Galactic Effectuator is a 1980 science fiction/mystery anthology by American writer Jack Vance, containing the novella The Dogtown Tourist Agency and the novelette "Freitzke's Turn". Both stories are about an intergalactic sleuth, Miro Hetzel, who uses his wits to pursue challenging cases.

==Plot summary==
The sleuth Miro Hetzel, who calls himself a "galactic effectuator", resolves two mysteries in this combined short novel and short story. In The Dogtown Tourist Agency, he investigates a plan to deliver weapons to the fairly primitive "Gomaz" race on a distant planet called Maz. The story starts with Hetzel tracking a playboy, and then moves onto him taking a case for Palladian Micronics, a robot firm. Hetzel meets with Palladian's CEO, who cannot understand how a competitor is selling a similar robot at a much cheaper price. While the CEO does not know how the competitor is beating his price, the clues point to the primitive planet of Maz. To find the answer to the mystery, Hetzel must penetrate deeper into the primitive zones of the planet, where encounters with the aggressive Gomaz race add to his peril.

In the short story Freitzke's Turn, Hetzel takes on a case for Conwit Clent, who has had his testicles stolen by a rogue doctor. To track down the doctor, Hetzel has to go to his old university, where he studied as a young man. There he encounters a former rival, the brilliant Faurence Dacre, who may be the key to resolving the mystery.

==Reception==
Kirkus Reviews generally praises the "...pleasures of the Vance intelligence and the Vance prose style", but calls this volume a "...trifle exiguous", as "...there is a lot that might profitably have been left in here in the way of plot", as "...neither mystery is worth the elegance expended on it". In all the review states that the volume has "[m]uch charm, little body."
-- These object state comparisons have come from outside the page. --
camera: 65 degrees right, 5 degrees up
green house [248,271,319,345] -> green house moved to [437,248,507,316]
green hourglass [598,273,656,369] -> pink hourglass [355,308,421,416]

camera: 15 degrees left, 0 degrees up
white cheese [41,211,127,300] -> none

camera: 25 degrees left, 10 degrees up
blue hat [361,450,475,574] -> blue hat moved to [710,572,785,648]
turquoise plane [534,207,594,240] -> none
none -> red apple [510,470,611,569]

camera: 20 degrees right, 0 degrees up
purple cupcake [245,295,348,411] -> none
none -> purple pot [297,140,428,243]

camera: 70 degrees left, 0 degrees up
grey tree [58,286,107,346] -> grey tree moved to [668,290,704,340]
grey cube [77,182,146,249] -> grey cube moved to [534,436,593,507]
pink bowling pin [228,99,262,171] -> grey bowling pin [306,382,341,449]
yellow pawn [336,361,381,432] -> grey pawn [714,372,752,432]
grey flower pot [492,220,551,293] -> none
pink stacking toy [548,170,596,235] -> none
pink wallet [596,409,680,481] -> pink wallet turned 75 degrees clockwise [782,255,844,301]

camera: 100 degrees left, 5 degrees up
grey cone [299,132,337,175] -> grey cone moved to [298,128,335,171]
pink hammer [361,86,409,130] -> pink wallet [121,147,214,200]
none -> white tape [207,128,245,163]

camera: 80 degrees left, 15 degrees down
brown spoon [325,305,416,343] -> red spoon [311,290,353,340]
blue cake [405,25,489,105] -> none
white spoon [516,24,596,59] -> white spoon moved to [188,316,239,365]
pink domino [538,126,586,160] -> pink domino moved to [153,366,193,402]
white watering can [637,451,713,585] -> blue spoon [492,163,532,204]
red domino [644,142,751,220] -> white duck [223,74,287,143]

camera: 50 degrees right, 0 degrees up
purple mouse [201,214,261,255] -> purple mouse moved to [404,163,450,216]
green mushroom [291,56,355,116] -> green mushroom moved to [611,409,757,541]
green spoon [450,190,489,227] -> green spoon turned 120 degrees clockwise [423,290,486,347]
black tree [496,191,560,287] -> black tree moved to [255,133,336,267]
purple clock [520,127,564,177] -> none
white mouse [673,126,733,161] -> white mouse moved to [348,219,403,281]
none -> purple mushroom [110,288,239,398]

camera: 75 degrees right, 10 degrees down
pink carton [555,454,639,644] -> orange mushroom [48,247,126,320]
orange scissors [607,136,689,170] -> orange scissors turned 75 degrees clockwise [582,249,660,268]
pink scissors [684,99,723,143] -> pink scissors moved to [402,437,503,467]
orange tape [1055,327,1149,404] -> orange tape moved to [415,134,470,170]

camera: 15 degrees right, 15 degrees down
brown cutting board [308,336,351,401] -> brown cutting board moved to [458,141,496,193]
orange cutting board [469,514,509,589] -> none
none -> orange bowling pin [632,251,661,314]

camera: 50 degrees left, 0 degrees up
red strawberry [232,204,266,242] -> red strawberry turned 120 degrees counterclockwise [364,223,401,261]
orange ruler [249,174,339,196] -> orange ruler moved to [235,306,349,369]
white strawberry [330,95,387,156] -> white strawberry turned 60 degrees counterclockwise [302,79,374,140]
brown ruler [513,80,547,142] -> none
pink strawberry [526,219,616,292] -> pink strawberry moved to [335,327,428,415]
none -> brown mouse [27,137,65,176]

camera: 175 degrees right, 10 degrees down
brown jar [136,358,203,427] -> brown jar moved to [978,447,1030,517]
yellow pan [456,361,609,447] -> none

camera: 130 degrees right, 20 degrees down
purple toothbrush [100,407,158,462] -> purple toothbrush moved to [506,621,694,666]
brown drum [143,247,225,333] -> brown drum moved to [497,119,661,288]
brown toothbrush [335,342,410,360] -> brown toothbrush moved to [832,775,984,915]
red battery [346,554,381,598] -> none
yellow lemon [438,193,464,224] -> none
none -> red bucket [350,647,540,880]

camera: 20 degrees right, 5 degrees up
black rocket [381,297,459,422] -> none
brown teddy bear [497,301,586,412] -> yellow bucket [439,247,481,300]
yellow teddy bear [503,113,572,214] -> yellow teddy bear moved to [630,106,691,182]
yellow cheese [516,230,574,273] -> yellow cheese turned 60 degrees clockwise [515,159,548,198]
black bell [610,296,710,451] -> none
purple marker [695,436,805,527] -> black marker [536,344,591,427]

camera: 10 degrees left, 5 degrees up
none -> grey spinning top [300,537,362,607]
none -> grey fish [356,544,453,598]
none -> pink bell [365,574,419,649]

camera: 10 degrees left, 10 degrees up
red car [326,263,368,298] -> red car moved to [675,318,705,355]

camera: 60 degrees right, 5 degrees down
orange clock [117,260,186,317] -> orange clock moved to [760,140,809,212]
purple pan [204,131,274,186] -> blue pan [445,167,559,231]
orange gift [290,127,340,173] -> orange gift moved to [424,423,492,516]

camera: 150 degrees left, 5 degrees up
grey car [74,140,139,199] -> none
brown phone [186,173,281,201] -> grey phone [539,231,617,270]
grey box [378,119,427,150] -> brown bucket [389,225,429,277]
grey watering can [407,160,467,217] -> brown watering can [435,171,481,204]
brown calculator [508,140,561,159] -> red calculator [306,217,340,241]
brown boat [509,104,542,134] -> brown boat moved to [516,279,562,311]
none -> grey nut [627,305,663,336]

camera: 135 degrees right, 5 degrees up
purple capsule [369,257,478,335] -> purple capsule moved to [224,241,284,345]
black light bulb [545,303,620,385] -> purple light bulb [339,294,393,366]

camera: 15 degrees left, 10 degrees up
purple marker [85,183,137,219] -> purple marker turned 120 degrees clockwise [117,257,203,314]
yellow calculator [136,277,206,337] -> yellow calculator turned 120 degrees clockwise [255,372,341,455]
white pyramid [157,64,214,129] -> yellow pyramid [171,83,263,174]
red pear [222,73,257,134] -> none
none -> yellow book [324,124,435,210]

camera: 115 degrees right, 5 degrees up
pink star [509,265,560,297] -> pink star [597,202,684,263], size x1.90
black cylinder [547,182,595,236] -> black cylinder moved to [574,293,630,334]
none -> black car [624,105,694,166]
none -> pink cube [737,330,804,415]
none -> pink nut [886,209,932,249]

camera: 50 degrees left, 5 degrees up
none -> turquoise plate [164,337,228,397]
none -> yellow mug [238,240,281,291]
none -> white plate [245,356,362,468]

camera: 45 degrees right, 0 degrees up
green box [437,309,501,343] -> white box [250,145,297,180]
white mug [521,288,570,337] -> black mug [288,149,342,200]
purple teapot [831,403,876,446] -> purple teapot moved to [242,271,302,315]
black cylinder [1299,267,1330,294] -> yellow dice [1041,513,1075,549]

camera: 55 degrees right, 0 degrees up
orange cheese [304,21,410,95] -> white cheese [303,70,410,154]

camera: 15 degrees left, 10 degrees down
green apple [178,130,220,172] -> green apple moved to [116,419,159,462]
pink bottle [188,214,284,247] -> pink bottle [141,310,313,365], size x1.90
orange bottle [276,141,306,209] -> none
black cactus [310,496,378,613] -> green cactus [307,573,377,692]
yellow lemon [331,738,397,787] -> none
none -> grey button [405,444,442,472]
Speculiction calls Galactic Effectuator "...just average Vance", that, while "[g]enerally comparable to the simplicity of his earlier short fiction", but "[l]acking the sparkling dialogue of the Cugel works or Araminta Station". Speculiction's review of The Dogtown Tourist Agency states that the "...climax of the story shows an imaginative twinkle lacking in much of the author's earlier short fiction, but not quite up to par with his more polished efforts." Speculiction calls "Frietzke's Turn" "...[n]ot up to the same quality as The Dogtown Tourist Agency", and says that perhaps the short story was "...a loose sketch of what would become The Book of Dreams seven years later."